Découvrez "L'Avare" de Molière par la Comédie-Française, pour réviser vos classiques sans vous empoussiérer !
Par Lucile CommeauxCulture Maison. Lucile Commeaux, productrice déléguée et critique à La Dispute, vous propose de découvrir cette mise en scène énergique et efficace de Catherine Hiegel créée en 2009, diffusée le dimanche 5 avril sur France 5 et disponible ensuite sur le site de France Télévision.
En ce qui concerne les grands classiques du théâtre, pas faciles à monter sur scène, car trop connus, trop aimés ou au contraire malmenés par l’institution scolaire, la Comédie-Française déçoit rarement. Aussi cet Avare décapant ravira-t-il les connaisseurs les plus férus de Molière comme les plus jeunes amateurs.
Sur scène, un rideau doré comme l’or chéri du héros éponyme ouvre sur un décor monumental, le rez-de-jardin d’une demeure qu’on devine bourgeoise, mais sobre : point de mobilier, marbre nu et froid, alcôves vidées de toutes statues. Côté cour, une petite porte en bois sert d’entrée et de sortie. Côté jardin, des fenêtres à barreaux laissent entrevoir la lumière du jour, et des escaliers montent vers des appartements qu’on ne verra pas.
Le décor est simple et praticable, et les costumes d’époque, jusque dans les fards, les perruques, les pourpoints et les fraises, promettent un pragmatique réalisme. Tout est vide et silencieux, mais pourtant, l’oeil est attiré par une forme étrange, cachée sous un vaste manteau : on découvre vite qu’il s’agit de l’intendant Valère et d’Elise, la fille d’Harpagon, qui consomment gentiment des amours cachées.
L’amour vainqueur de l’avarice
Les amours, voilà qui perturbe vite une maisonnée dont le principe directeur est en toutes choses la sobriété voire la privation, puisqu’elle vit sous le terrible joug d’Harpagon, vieillard "de tous les humains, l’humain le moins humain", qui compte et dissimule son trésor à longueur de journée, refuse le moindre sou à ses domestiques, ses enfants, ses sollicitants, jusqu’au ridicule et à la cruauté. Le matin où le spectateur le découvre, ce redoutable barbon, interprété dans tous ses travers par un excellent Denis Podalydès, s’est entiché de Marianne, jeune beauté du voisinage qu’il compte épouser, et qui se trouve être la fiancée de son fils.

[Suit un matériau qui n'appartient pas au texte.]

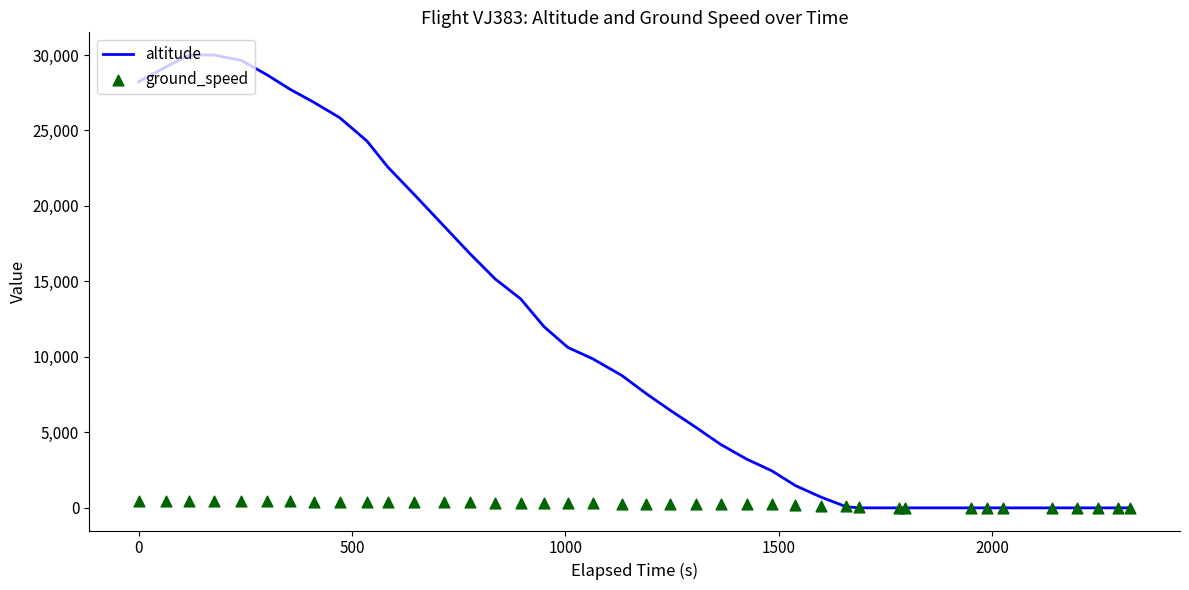

Which series has the largest total across all categories?

altitude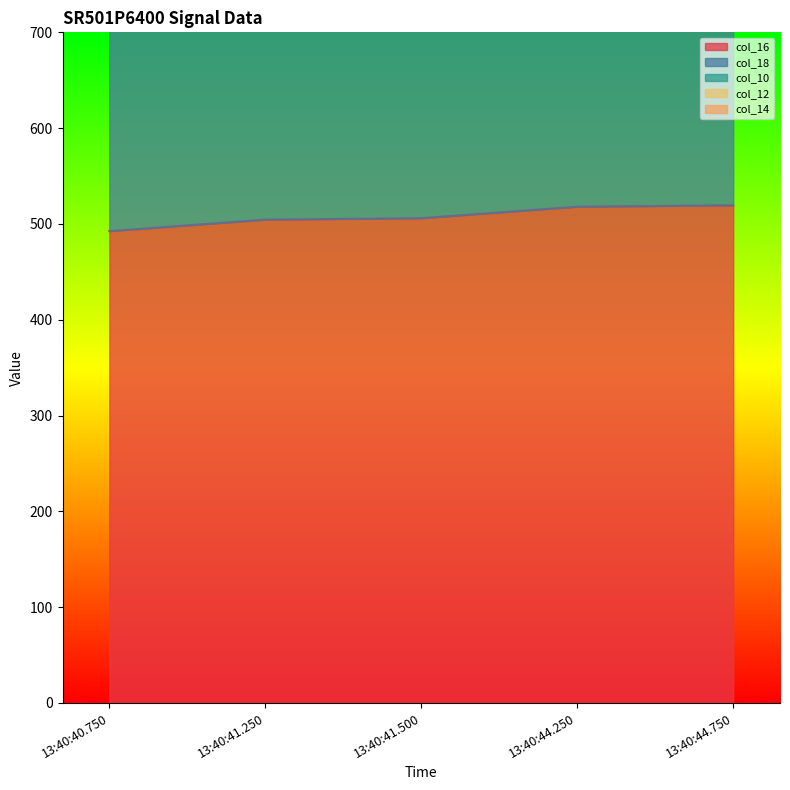

Reading left to right, transcribe all the data shown in this chart.

col_16: 492.5	504.5	506.0	518.0	519.5
col_10: 1850.0	1692.0	1693.5	1705.5	1707.0
col_12: 1469.5	1349.0	1350.5	1362.5	1364.0
col_14: 1126.5	1138.5	1140.0	1152.0	1153.5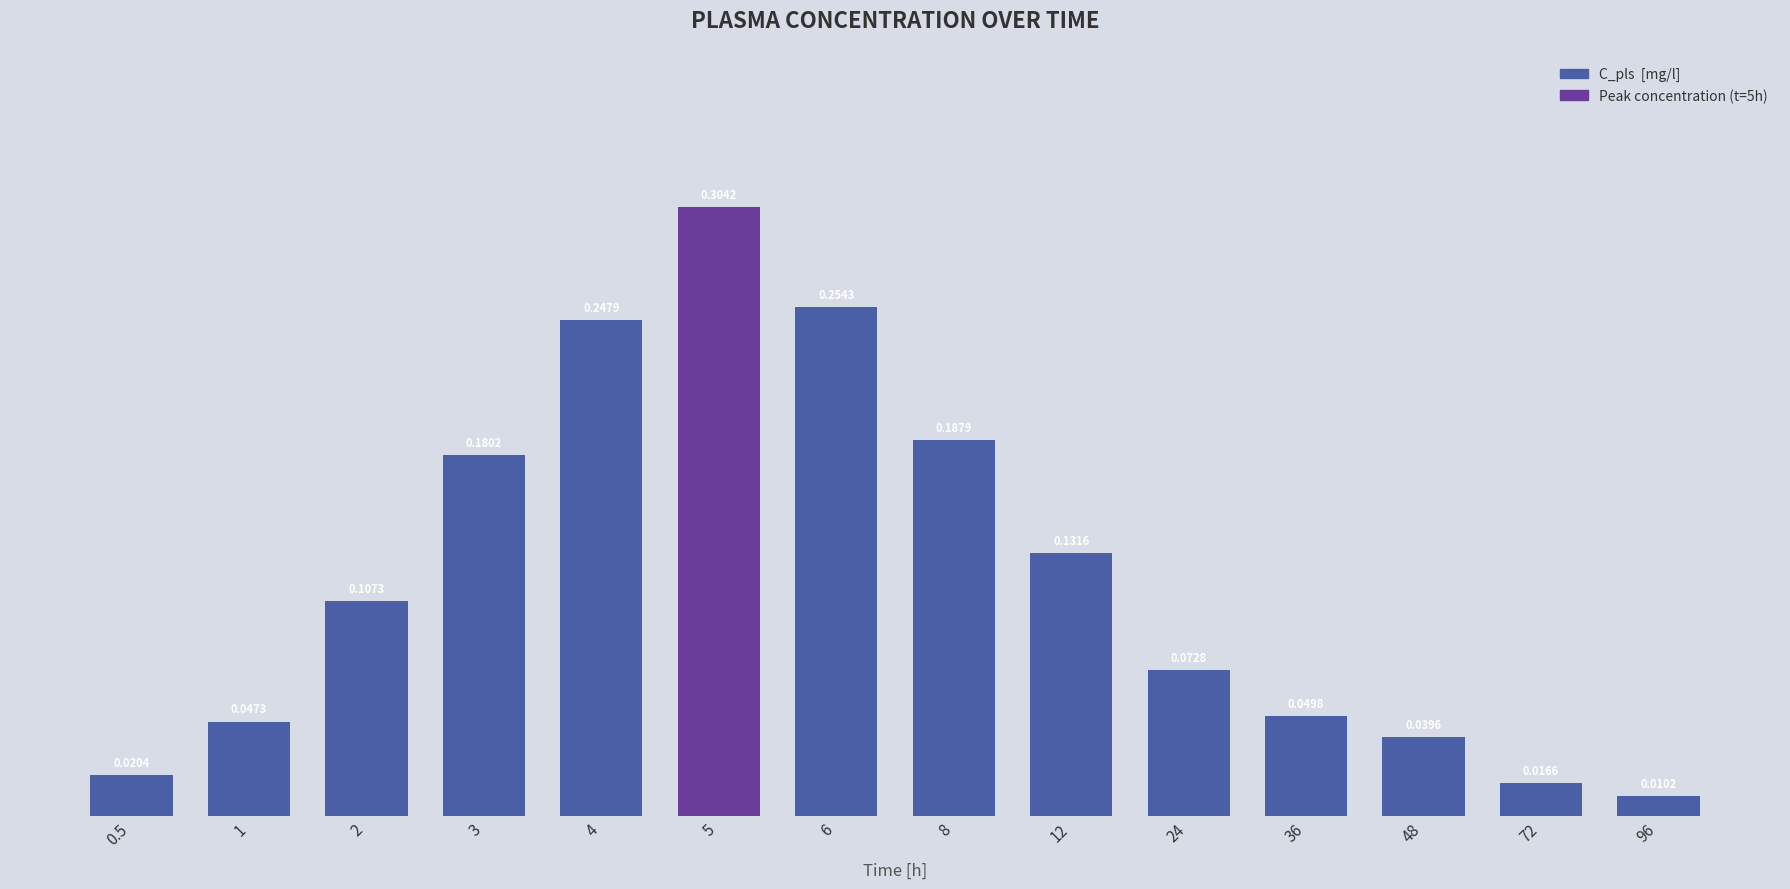

Are the bars grouped side by side (vs. stacked)?

No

La pièce tisse dans des délices d’affrontements, de quiproquos et de révélations tonitruantes, un piège duquel évidemment Harpagon ne sortira pas indemne, son avarice rendue en plein jour, et son ridicule achevé par la belle mécanique du théâtre.
A corps et à cœur
Catherine Hiegel prend le parti pris de l’émotion au risque de l’exacerbation des sentiments, notamment du côté des jeunes premiers. Suliane Brahim, Marie-Sophie Ferdane, Stéphane Varupène et Benjamin Jungers campent un quatuor vif et passionné, à la limite peut-être d’une hystérie exagérée quand la sentence paternelle tombe dru.
Sur la scène, les personnages de Molière sont tout en corps. Beaux ou laids, fardés ou non, richement vêtus ou vêtus de loques, l’habit et la mine font les avares, les blondins, les gueux et les gentilshommes de qualité. Mention spéciale à Jérôme Pouly en Maître Jacques, domestique infortuné dont la double casquette de cochet et cuisinier contraint aux plus cocasses acrobaties.
Denis Podalydès, à la fois empêché et fébrile, sorte de mélange troublant de vieillard et de garçonnet, exulte dans ce rôle et dans la pantomime, jusqu’à la fameuse scène de la "cassette", où il donne un numéro d’un comique imparable, sautillant à la recherche de son voleur entre les spectateurs des premiers rangs. Le rythme est impeccable, le comique incarné et féroce, dans une exacerbation permanente des rapports de force, rapports dont Catherine Hiegel a osé exploiter - c’est un risque -, la dimension psychologique. Dans cet Avare, le vieillard est réellement cruel, la souffrance de ses enfants sensible, leurs ruptures passionnées. La question générationnelle et familiale, rendue particulièrement humaine et vivante, parlera, on l’imagine aisément, au coeur du plus jeune public.
L’Avare n’est pas toujours la pièce la plus subtile, la plus brillante et la plus complexe des études de moeurs que propose le théâtre de Molière, mais cette efficace mise en scène, et l’énergie de ses excellents interprètes, lui donnent un salutaire coup de fouet.